SEPTEMBER 2013
Born in Birmingham, England, U.K., Natalie Wood began working in journalism a month before the outbreak of the 1973 Yom Kippur War.
She remained in regional Jewish journalism for more than 20 years, leaving full-time writing to help run a family business and then completed a range of general office work.
Natalie Wood and her husband, Brian Fink emigrated from Manchester to Israel in March 2010 and live in Karmiel, Galilee where she continues to work from home, concentrating on creative writing.
Natalie Wood features in Smith Magazine’s new Six Word Memoirs On Jewish Life. She also contributes to Technorati, Blogcritics and Live Encounters magazine.
Read Natalie Wood’s stories at http://wwwperfectlywritefamilytales.blogspot.com and her general journalism at http://wwwalwayswriteagain.blogspot.com.
“Lines written on a Seat on the Grand Canal, Dublin”
O commemorate me where there is water
canal water preferably, so stilly
greeny at the heart of summer. Brother
commemorate me thus beautifully.
(Patrick Kavanagh)
Terry McDonagh is an Irish poet who lives mostly in Germany. I am a U.K.-born scribbler who emigrated to Israel. As we met through Live Encounters magazine, produced by Mark Ulyseas, an Indian travel writer based in Bali, it’s no surprise that we empathise hugely about exile, dislocation and loss.
Such themes are staple fair in the wistful world of wandering writers. It takes a fine craftsman with a painfully hewn imagination to make them fresh. But we expect no less from McDonagh. Surely the first Irish poet to be translated into Indonesian, he pays gracious tribute to his famous countryman, Patrick Kavanagh in this, his own verse.
Whose Life Was It! he muses in Grounds For Burial, the concluding eight-parter in his new collection.* He then answers himself:
…. especially
after a day among wet ridges and drills.
When his parents died, he was captured
by the poet, Kavanagh,
and trapped between his lines:
for all to sneer at,
for all to pity,
for all to scoff at as he faced into a fence
when desire became urgent.
McDonagh also treats us to several endearingly funny micro stories. How else to describe Body Language with its brief sketch played out on a Hamburg street, near his home in exile?
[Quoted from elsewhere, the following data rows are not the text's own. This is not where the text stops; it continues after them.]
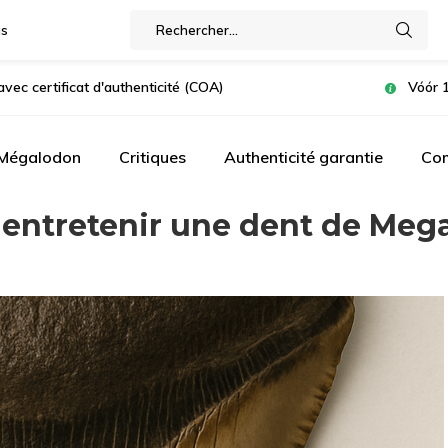
gs
avec certificat d'authenticité (COA)
Vóór 1
 Mégalodon
Critiques
Authenticité garantie
Com
entretenir une dent de Meg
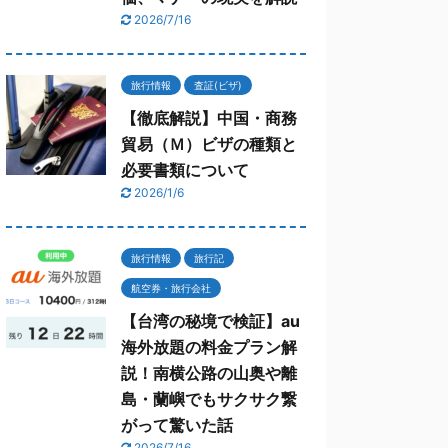
2026/7/16
旅行情報
査証(ビザ)
【徹底解説】中国・商務
貿易（Ｍ）ビザの種類と
必要書類について
2026/1/6
旅行情報
旅行記
航空券・旅行会社
【台湾の秘境で検証】au
海外放題の料金プラン解
説！南横公路の山奥や離
島・蘭嶼でもサクサク繋
がって驚いた話
2026/7/16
“A story fell ping into my lap as birds / continued singing for me / and for people I didn’t grow up with”.
Or let’s try A Perfect Family In Arles, where, avoiding a clichéd spin on the city’s associations with rakish artists, he opts for a look at four unlovely tourists en famille, emptying restaurant tables, entire streets even with their noise, while the raucous daughters scream “‘we’ve had enough of culture and vulture!’”.
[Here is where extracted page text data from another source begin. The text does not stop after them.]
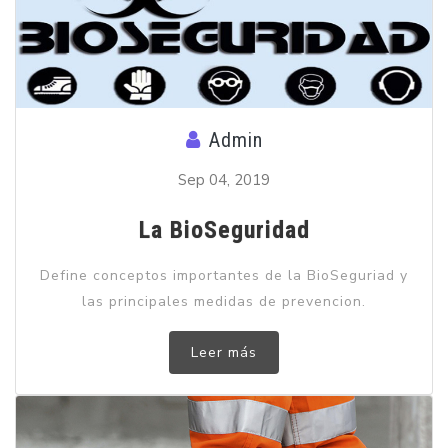
Admin
Sep 04, 2019
La BioSeguridad
Define conceptos importantes de la BioSeguriad y
las principales medidas de prevencion.
Leer más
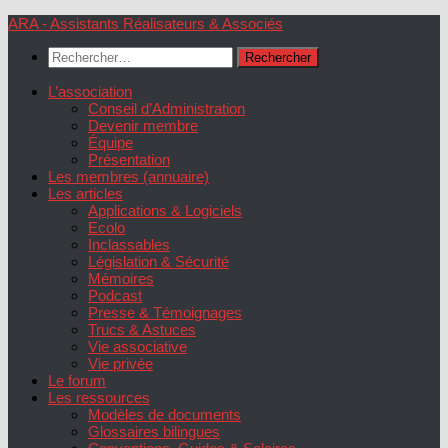
Skip
ARA - Assistants Réalisateurs & Associés
to
Rechercher :
content
L’association
Conseil d’Administration
Devenir membre
Équipe
Présentation
Les membres (annuaire)
Les articles
Applications & Logiciels
Ecolo
Inclassables
Législation & Sécurité
Mémoires
Podcast
Presse & Témoignages
Trucs & Astuces
Vie associative
Vie privée
Le forum
Les ressources
Modèles de documents
Glossaires bilingues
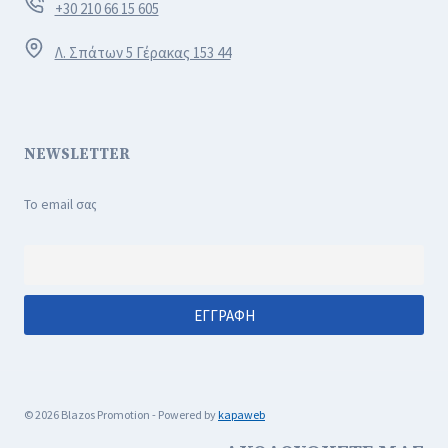
+30 210 66 15 605
Λ. Σπάτων 5 Γέρακας 153 44
NEWSLETTER
Το email σας
© 2026 Blazos Promotion - Powered by
kapaweb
I suppose it’s natural for a man from County Mayo to dwell, after Kavanagh, on rural small town life. But to be forced to select one of McDonagh’s poems on this theme is like being invited to dip a paw into a chocolate box. So for now it’s a case of ‘ooh, go on then’ and I’ll choose the hilarious Police and Donkey In a Hit and Run, in which the police “countrywide, / would be alerted and no money or manpower spared / in satisfying the courts that everything in police power had been done to show the donkey up in a bad light”.
For all that, even better are the quieter poems, like the title piece, Ripple Effect or its companion Journey of a Pebble, where McDonagh confesses to losing a much cherished stone picked up at the graveside of the blind Irish balladeer, Anthony Raftery. Initially, he’s saddened by the loss but concludes “Later I was satisfied – I had passed it on”.
* Ripple Effect was published in August by Arlen House @ €11.49 (approx. £9.90).